Did your ancestors lose their lives in the First World War? Discover the details of their service and next of kin with this collection of records telling the story of those commemorated on the Diamond War Memorial in Londonderry (Derry).
Each record includes a transcript of the original entry and an image of the handwritten forms used to confirm information for the Diamond War Memorial in Londonderry (Derry). Detail can vary, but most of these records will include the following information:
• Soldier number
• Military awards
• Residence (and connection to city)
• Death date
• Nature of death
• Signature of next of kin
• Name of next of kin
• Relationship of next of kin
• Address of next of kin
In 1919 the Mayor of the city of Londonderry (Derry), Sir Robert Anderson, set up the War Memorial Fund, dedicated to the creation of a memorial to commemorate the lives of the 756 soldiers from the city who fought and died during the Great War. Forms were sent out by the Secretary of the War Memorial Committee to next of kin of every fallen soldier, to confirm or amend held information prior to it being included on the War Memorial itself.

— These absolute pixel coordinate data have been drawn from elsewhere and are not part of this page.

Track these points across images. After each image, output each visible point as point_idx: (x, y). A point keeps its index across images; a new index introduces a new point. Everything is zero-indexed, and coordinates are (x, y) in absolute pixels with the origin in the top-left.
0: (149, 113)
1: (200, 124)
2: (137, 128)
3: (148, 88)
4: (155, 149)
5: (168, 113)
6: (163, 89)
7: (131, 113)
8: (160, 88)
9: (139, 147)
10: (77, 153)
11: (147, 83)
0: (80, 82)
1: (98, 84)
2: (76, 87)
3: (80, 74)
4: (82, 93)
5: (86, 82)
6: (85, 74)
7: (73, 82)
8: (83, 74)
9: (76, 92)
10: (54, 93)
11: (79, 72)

The Diamond War Memorial was designed by Vernon March, and erected in the centre of Londonderry (Derry), Northern Ireland. It consists of Four panels containing the names of those connected to the city who died, similar in design to the Cenotaph of Cape Town, South Africa, also designed by March.
The ceremonial dedication and unveiling of the Diamond War Memorial took place on 23 June 1927, performed by Major-General F. F. Ready, General Officer Commanding the Northern Ireland district. The memorial contains unionist and nationalist names in almost equal number, allowing the Diamond War Memorial to be considered a shared monument by all of its citizens.